We Need a Gold Standard Now

Monetary policy in Washington - and it is done in Washington - is completely cock-eyed and broken. We are in the third year of a zero interest rate regime. Now that sounds good -- it was something that was supposed to get us out of that horrible economic crisis we were in. What could be better than very cheap money; essentially being able to borrow money for nothing? But it doesn't work out that way. Zero percent interest rates deny people the ability to benefit from saving: on a fixed income many people want interest rates to be existent so they can get some income off of their savings.  Without savings, there's less credit.

But also it affects business in a very negative way. A lot of the banks, particularly mid-sized and smaller banks that were not in "too big to fail" category that you only hear about in Washington, cannot lend money without borrowing from the larger banks, and at zero percent they are very reluctant to give the lines of credit that even a profitable business needs in order to hire. Businesses that are sound are not going out of business because we don't have great entrepreneurs in this country. But if you can't draw on a line of credit, and those are down by two-thirds as compared to 2008, expansion is very difficult such that everything is put on hold.

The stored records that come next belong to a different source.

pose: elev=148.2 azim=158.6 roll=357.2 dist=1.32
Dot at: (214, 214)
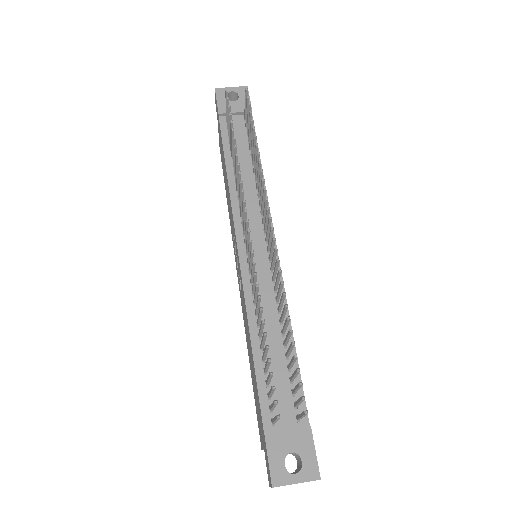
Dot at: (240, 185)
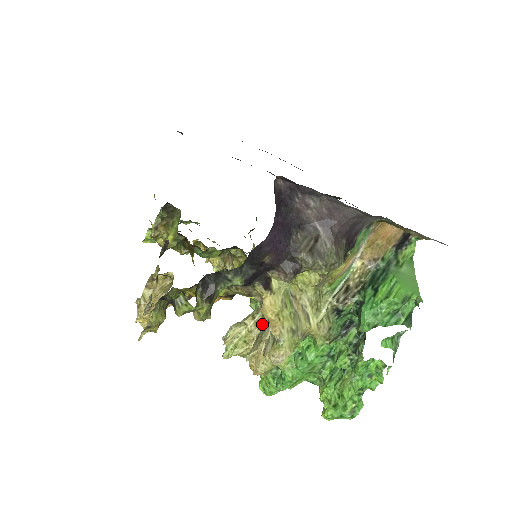
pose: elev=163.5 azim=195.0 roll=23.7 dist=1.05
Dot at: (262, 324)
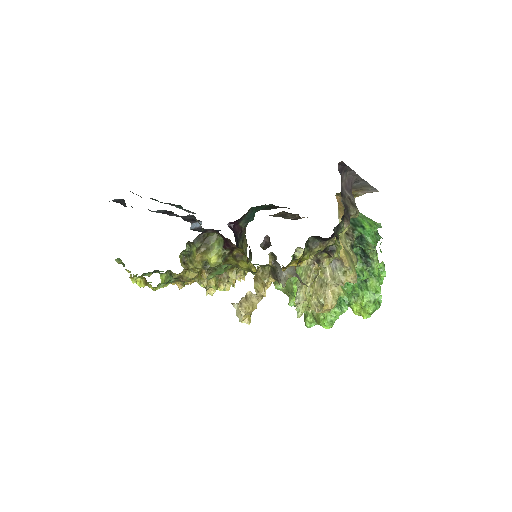
Dot at: (316, 278)
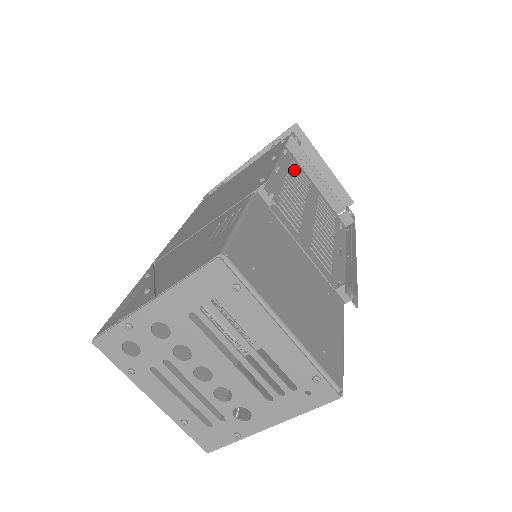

The zero interest rate regime is now in its third year and on top of that Ben Bernanke did something he called quantitative easing -- you can just think of that as printing money because that is what it is. It was supposed to have ended this month but nobody knows for sure whether Mr. Bernanke is really going to end it because the economy is so weak. Nine percent unemployment in the third year of a so-called recovery is totally unacceptable, and there is no sign that the economy is getting any traction from easy money.

But these are all Washington-based issues. These are things that you send Senator Grassley, Senator Harkin, and your congressman to Washington to solve.

Why am I here at the grassroots? Well, Congress is involved. Congress is a codependent in this Federal Reserve policy because when they run big deficits, when they spend money that they don't have, in effect they go across the street to the Federal Reserve in Washington and ask them to print the money that they are spending. So I have a confession to make: I have spent the better part of a year, over a year at my day job (I work in Washington D.C., I have to admit that) trying to get congressmen to act on it. Because they created the Federal Reserve almost a hundred years ago they have the power to do something about it. But I can't, and other colleagues of mine have not been able to get them interested.